Custom function gradcheck

I have some problems with pytorch gradcheck.

class KL(Function):
    # vectorized
    # input is batch_size x dim
    # Note that both forward and backward are @staticmethods
    @staticmethod
    def forward(ctx, logits, beta=1):
        log_z = 94.358391688507595 # partition function for dim=300
        ctx.save_for_backward(logits)
        ctx.beta = beta
        
        p = logits.sigmoid()
        # more computationally stable entropy
        entropy = (-logits * (p - 1) + F.softplus(-logits).data)
        entropy[entropy != entropy] = 0 # when probs are ones or zeros -> entropy is zero
        a = p[:, :-1]
        b = p[:, 1:]
        binary_potentials = (a * (1 - b) + (1 - a) * b)
        out = entropy.neg().sum(dim=1) + log_z
        out = out + beta * binary_potentials.sum(dim=1)
        out = out.sum(dim=0, keepdim=True)
        
        return out

    @staticmethod
    def backward(ctx, grad_output):
        logits = ctx.saved_variables[0]
        beta = ctx.beta
        
        logits_exp = torch.exp(logits)
        term_1 = (logits_exp * logits) / (logits_exp + 1)**2
        
        p = logits.sigmoid()
        prev = torch.zeros(*p.size())
        prev[:, 1:] = p.data[:, :-1]
        prev = Variable(prev)
        nxt = torch.zeros(*p.size())
        nxt[:, :-1] = p.data[:, 1:]
        nxt = Variable(nxt)
        if p.is_cuda:
            prev = prev.cuda()
            nxt = nxt.cuda()
        mul_term = ( 2 - 2 * prev - 2 * nxt)
        mul_term[:, 0] = mul_term[:, 0] - 1
        mul_term[:, -1] = mul_term[:, -1] - 1
        term_2 = beta * p * (1 - p) * mul_term

        grad_input = term_1 + term_2
        
        grad_input[grad_input.data != grad_input.data] = 0
        

        return grad_output * grad_input, None

I have custom function showed above, and gradcheck fails:

logits = Variable(torch.randn(5, 300), requires_grad=True)
inpt = (logits, 1)
gradcheck(KL.apply, inpt, eps=1e-6, atol=1e-4)
Traceback (most recent call last):
  File "<stdin>", line 1, in <module>
  File "/usr/local/lib/python3.6/site-packages/torch/autograd/gradcheck.py", line 181, in gradcheck
    return fail_test('for output no. %d,\n numerical:%s\nanalytical:%s\n' % (j, numerical, analytical))
  File "/usr/local/lib/python3.6/site-packages/torch/autograd/gradcheck.py", line 166, in fail_test
    raise RuntimeError(msg)
RuntimeError: for output no. 0,
 numerical:(
    0
    0
    0
  ⋮
    0
    0
    0
[torch.FloatTensor of size 1500x1]
,)
analytical:(
-0.1566
-0.0927
 0.1289
   ⋮
-0.0009
 0.2219
-0.2261
[torch.FloatTensor of size 1500x1]
,)

But when I check function and its gradients with scipy.optimize.check_grad all is ok and error is less than 1e-6. As I see, the problem is with finite differences, but I can’t understand why. Forward pass seems legit.
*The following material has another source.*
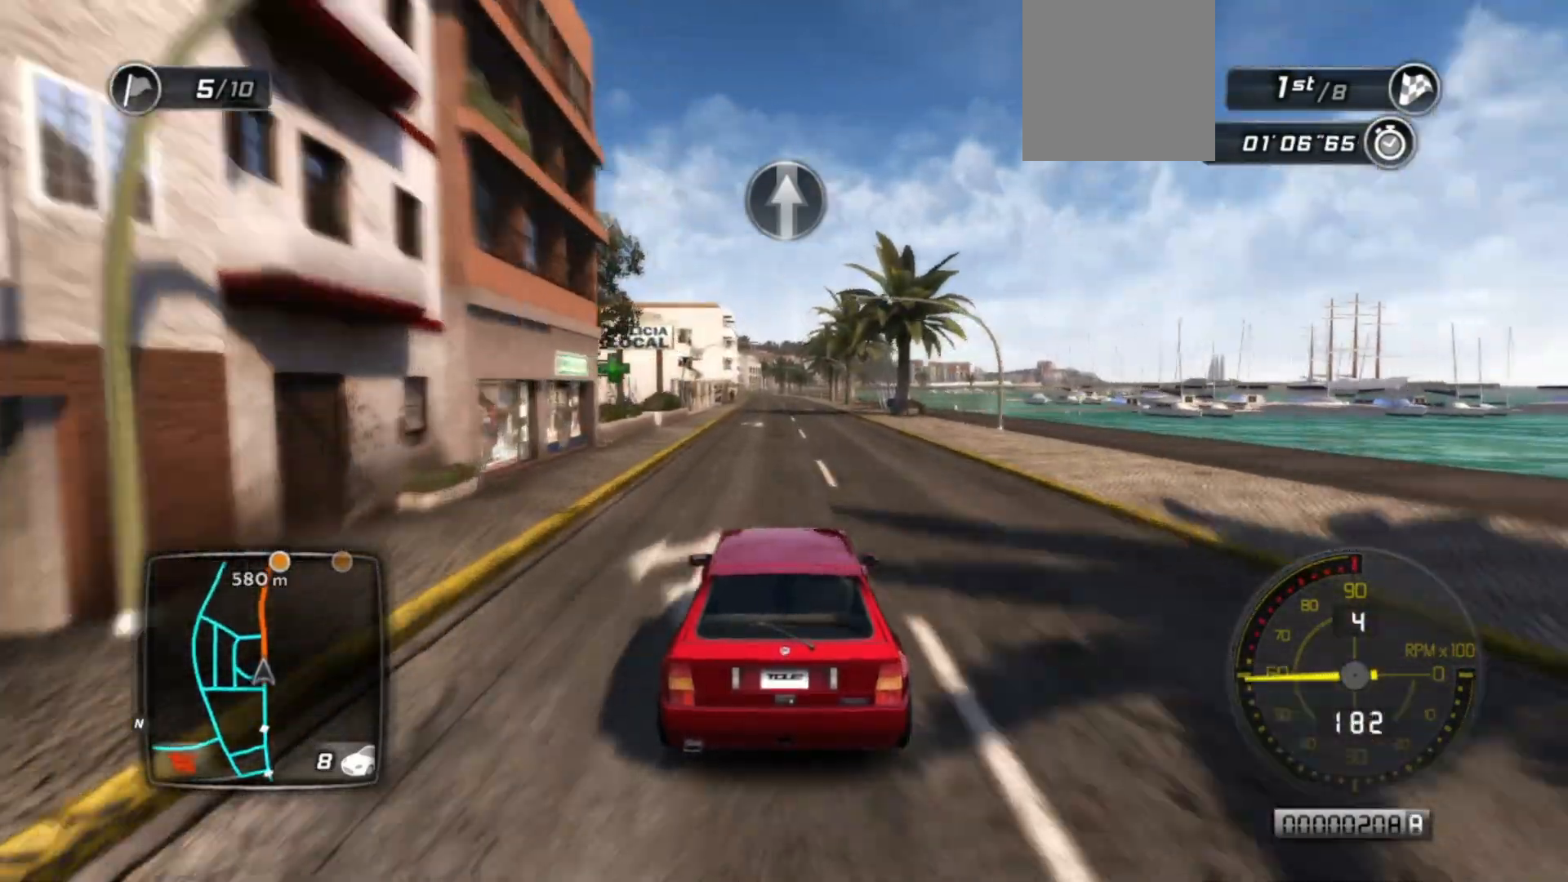
{"buttons": ["R2"], "left_stick": "center", "events": [[267, "left_stick", "left"], [383, "left_stick", "center"]]}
Pytorch versions: 0.3.0.post4, 0.2.0.post4’

Some problems with shape in application of numerical and analytical formulas, because grad shape must be 5x300, not 1500x1.

Hi,

The matrix that is shown is the Jacbian, so it’s size is always number_of_inputs x number_of_outputs so it is the right size in your case.

You should be careful that and eps of 1e-6 with FloatTensors often lead to loss of precision. I think you want to try to either use DoubleTensor (best idea usually) or increase eps.